The Birthday Massacre
Hide And Seek

2012, Metropolis Records
Darkwave

Recensione di Fabio Rigamonti - Pubblicata in data: 11/10/12

Al termine dell’ascolto dello scorso “Pins And Needles”, una cosa era chiara per i canadesi The Birthday Massacre: che un altro disco sulla falsariga della formula inventata con “Nothing And Nowhere” e via via ulteriormente raffinata fino a supremo splendore su “Walking With Strangers” non sarebbe stato perdonato alla band. Battere il ferro finché caldo era un atto anche dovuto, se vogliamo, ma è certo che, da un paio di annetti a questa parte, il metallo si fosse decisamente raffreddato, per cui la commistione di gothic, new wave, pop e lisergico industrial non avrebbe funzionato in quell’ipotetico futuro che, oggi, si concretizza con questo “Hide And Seek”, quinto inciso in carriera.

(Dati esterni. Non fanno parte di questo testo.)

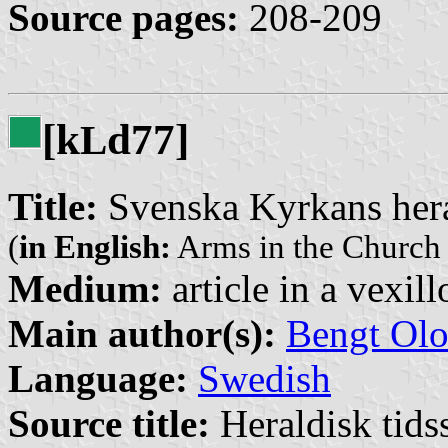
Source pages:
208-209
[k
d77]
L
Title:
Svenska Kyrkans her
(
in English:
Arms in the Church
Medium:
article in a vexil
Main author(s):
Bengt Olo
Language:
Swedish
Source title:
Heraldisk tidss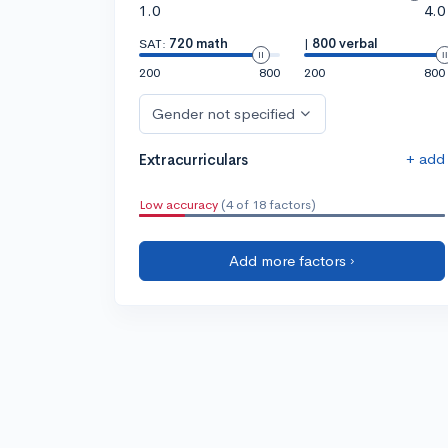
1.0
4.0
SAT:
720 math
|
800 verbal
200
800
200
800
Gender not specified
+ add
Extracurriculars
Low accuracy
(4 of 18 factors)
Add more factors ›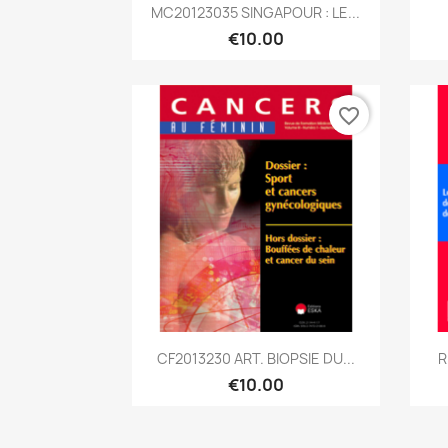
Quick view

MC20123035 SINGAPOUR : LE...
€10.00
favorite_border
Quick view

CF2013230 ART. BIOPSIE DU...
R
€10.00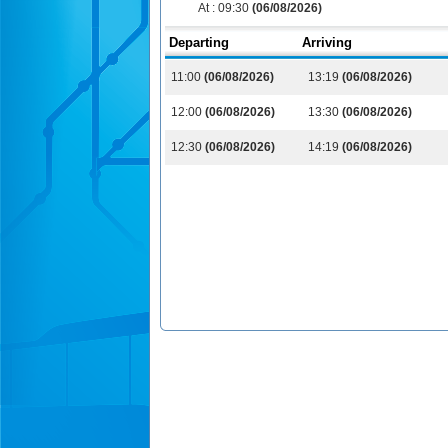
At :
09:30
(06/08/2026)
Departing
Arriving
11:00
(06/08/2026)
13:19
(06/08/2026)
12:00
(06/08/2026)
13:30
(06/08/2026)
12:30
(06/08/2026)
14:19
(06/08/2026)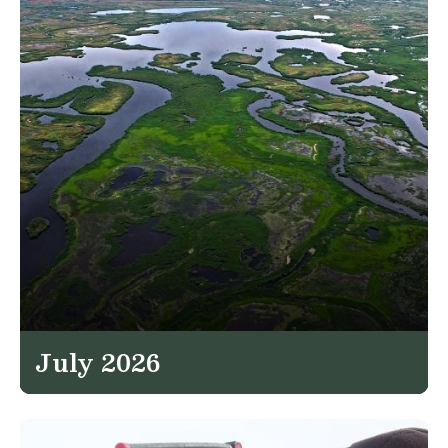
July 2026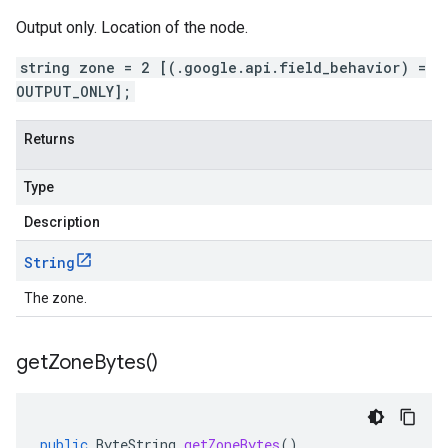
Output only. Location of the node.
string zone = 2 [(.google.api.field_behavior) =
OUTPUT_ONLY];
Returns
Type
Description
String
The zone.
get
Zone
Bytes(
)
public
ByteString
getZoneBytes
()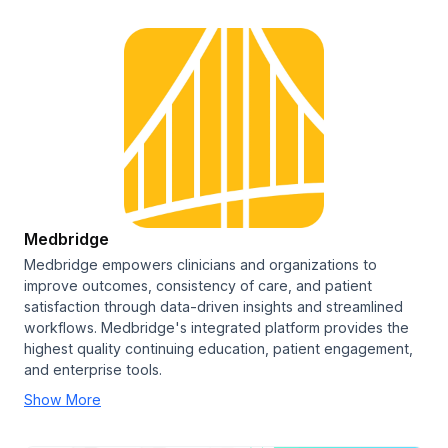
Medbridge
Medbridge empowers clinicians and organizations to
improve outcomes, consistency of care, and patient
satisfaction through data-driven insights and streamlined
workflows. Medbridge's integrated platform provides the
highest quality continuing education, patient engagement,
and enterprise tools.
Show More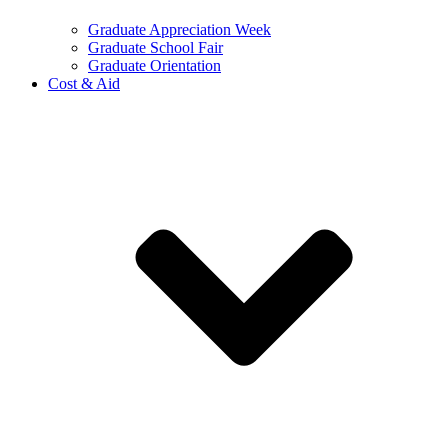
Graduate Appreciation Week
Graduate School Fair
Graduate Orientation
Cost & Aid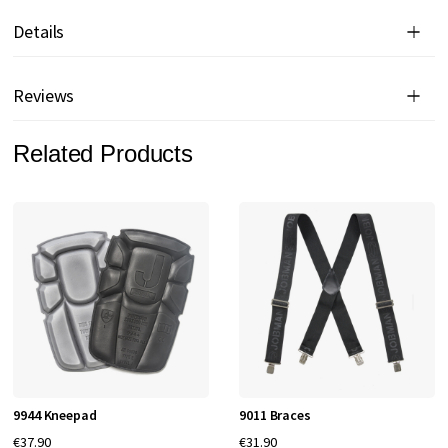
Details
Reviews
Related Products
9944 Kneepad
9011 Braces
€37.90
€31.90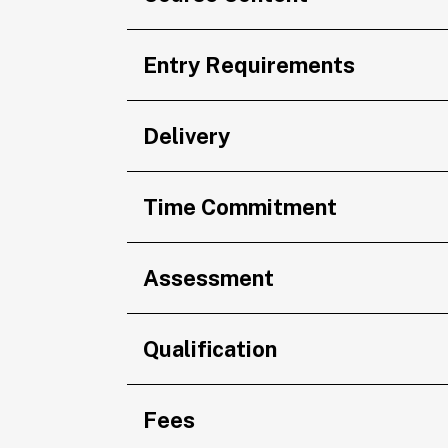
Entry Requirements
Delivery
Time Commitment
Assessment
Qualification
Fees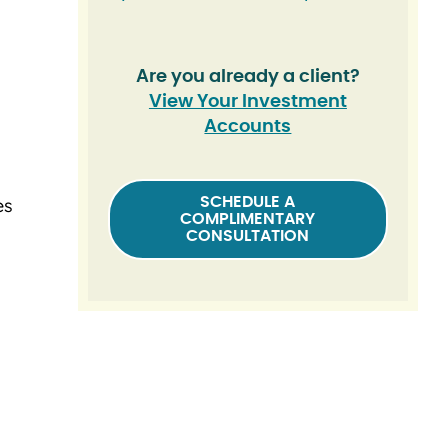
Are you already a client?
View Your Investment
Accounts
SCHEDULE A
es
COMPLIMENTARY
CONSULTATION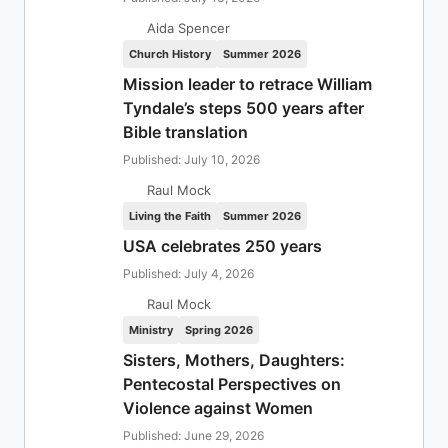
Aida Spencer
Church History
Summer 2026
Mission leader to retrace William
Tyndale’s steps 500 years after
Bible translation
Published: July 10, 2026
Raul Mock
Living the Faith
Summer 2026
USA celebrates 250 years
Published: July 4, 2026
Raul Mock
Ministry
Spring 2026
Sisters, Mothers, Daughters:
Pentecostal Perspectives on
Violence against Women
Published: June 29, 2026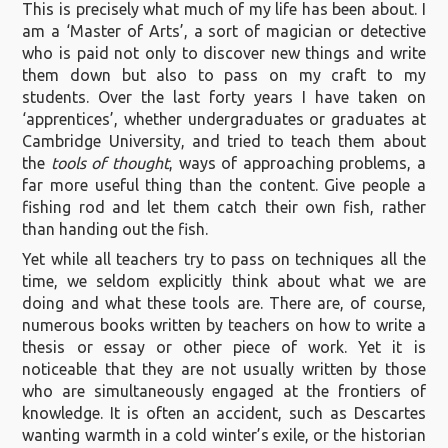
This is precisely what much of my life has been about. I
am a ‘Master of Arts’, a sort of magician or detective
who is paid not only to discover new things and write
them down but also to pass on my craft to my
students. Over the last forty years I have taken on
‘apprentices’, whether undergraduates or graduates at
Cambridge University, and tried to teach them about
the
tools of thought
, ways of approaching problems, a
far more useful thing than the content. Give people a
fishing rod and let them catch their own fish, rather
than handing out the fish.
Yet while all teachers try to pass on techniques all the
time, we seldom explicitly think about what we are
doing and what these tools are. There are, of course,
numerous books written by teachers on how to write a
thesis or essay or other piece of work. Yet it is
noticeable that they are not usually written by those
who are simultaneously engaged at the frontiers of
knowledge. It is often an accident, such as Descartes
wanting warmth in a cold winter’s exile, or the historian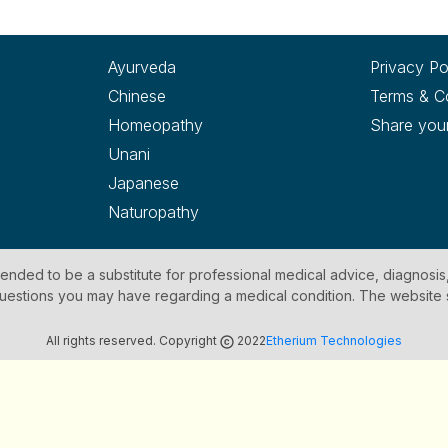
Ayurveda
Privacy Po
Chinese
Terms & C
Homeopathy
Share you
Unani
Japanese
Naturopathy
ntended to be a substitute for professional medical advice, diagnosis
y questions you may have regarding a medical condition. The website
All rights reserved. Copyright
2022
Etherium Technologies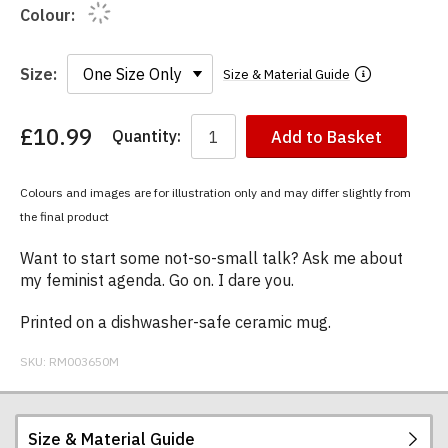
Colour:
Size:
Size & Material Guide
£10.99
Quantity:
Add to Basket
You
have
chosen:
Colours and images are for illustration only and may differ slightly from
Size:
the final product
Colour:
Want to start some not-so-small talk? Ask me about
my feminist agenda. Go on. I dare you.
Printed on a dishwasher-safe ceramic mug.
SKU:
RM003650M
Size & Material Guide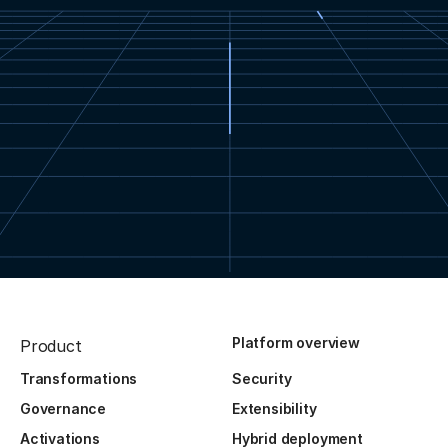
Platform overview
Product
Transformations
Security
Governance
Extensibility
Activations
Hybrid deployment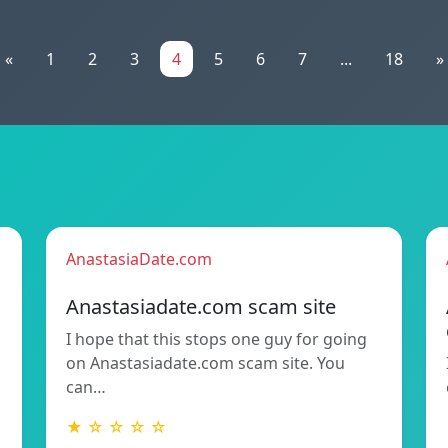
«
1
2
3
4
5
6
7
...
18
»
AnastasiaDate.com
Anastasiadate.com scam site
I hope that this stops one guy for going
h
on Anastasiadate.com scam site. You
can…
★ ☆ ☆ ☆ ☆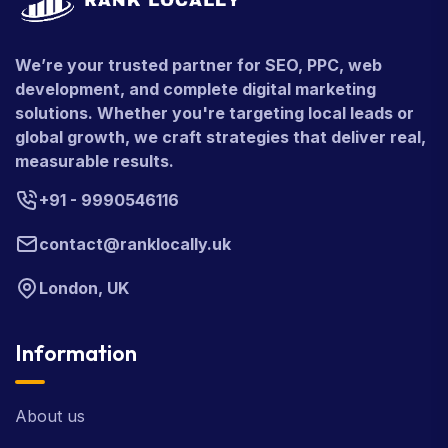
We’re your trusted partner for SEO, PPC, web
development, and complete digital marketing
solutions. Whether you're targeting local leads or
global growth, we craft strategies that deliver real,
measurable results.
+91 - 9990546116
contact@ranklocally.uk
London, UK
Information
About us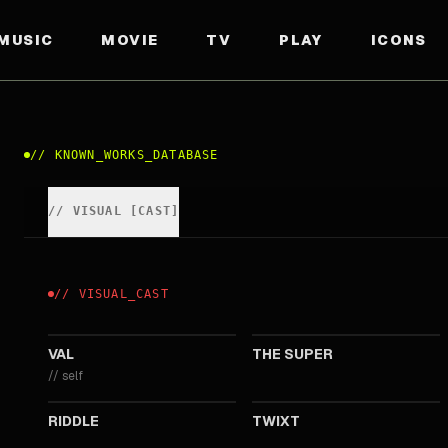
MUSIC
MOVIE
TV
PLAY
ICONS
//
KNOWN_WORKS_DATABASE
//
VISUAL
[
CAST
]
//
VISUAL
_
CAST
2021
2017
VAL
THE SUPER
//
self
2013
2011
RIDDLE
TWIXT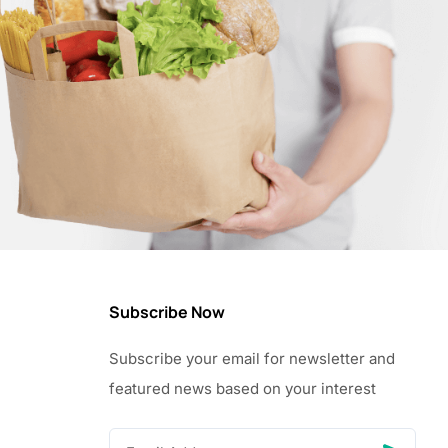
Subscribe Now
Subscribe your email for newsletter and
featured news based on your interest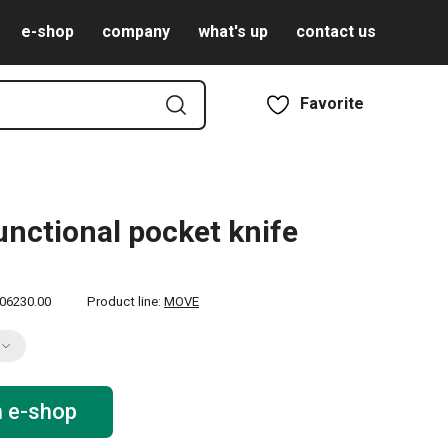
e-shop
company
what's up
contact us
Favorite
unctional pocket knife
06230.00
Product line:
MOVE
n e-shop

Tiriamo un sospiro di sollievo: il tanto agognato cambiamento c’è stato. Riprendendo la formula dell’EP “Imaginary Monsters” datato 2011, il sestetto di Toronto ha deciso di abbassare con convinzione le leve del lato rock della band, enfatizzando soprattutto le atmosfere wave e pop e risultando vincente nell’operazione, soprattutto nella riscoperta di un’anima glacialmente intimista che difficilmente, prima di questo inciso, si sarebbe cucita addosso alla musica dei Birthday Massacre (ascoltate “Play With Fire” e, soprattutto, la gelida ninna-nanna di “Cover My Eyes”) e, con ottima probabilità, neanche alla loro vocalist Chibi, finalmente matura ed espressiva come mai. Non fatevi dunque ingannare dal more of the same che è il singolo “Down”, ideale ponte tra un passato che, per fortuna, non è più destinato a ripetersi ed un presente sfiziosamente oscuro ed ottantiano.

Bene, dopo questo tonificante sospiro, è tempo di fare i conti con la dura realtà, ed i problemi che questo inciso reca con sé. Innanzitutto, nel suonare così smaccatamente darkwave e pop, i Birthday Massacre clamorosamente perdono molto della loro identità, allineandosi maggiormente alle centinaia di band che, in questi ‘10s, richiamano con forza gli ‘80s senza porre un quid caratterizzante (che, nello specifico della formazione, era rappresentato proprio dal lato gothic-rock della loro musica). Secondariamente, mancano i pezzi da novanta, i capolavori assoluti che, in ogni disco a firma TBM, potevi e dovevi aspettarti in scaletta, anche se “Calling” qui ci va molto vicino.

Certo, siamo lontani dagli esiti disastrosi di “Imaginary Monsters” (un EP che definire piatto è fargli un complimento), ma è altrettanto doveroso certificare che questo nascondino è un gioco che si trascina stancamente e senza la dovuta convinzione che l’evoluzione (od involuzione?) sonora della band demanda a grandissima voce. Non fosse per questa volontà di cambiamento sì manifesta, questo disco sarebbe ben lontano dalla sufficienza. Tuttavia, in questa sede si vuole premiare lo sforzo e l’intento, rimarcando che sì, la strada scelta è probabilmente anche quella giusta, ma quel che è certo è che bisogna percorrere il sentiero con maggiore convinzione ed ispirazione.

Date dunque a questo disco, ed alla band che ci sta dietro, una possibilità, anche e soprattutto se accusavate pesante stanchezza al termine dello scorso inciso; tuttavia, non aspettatevi grandi cose.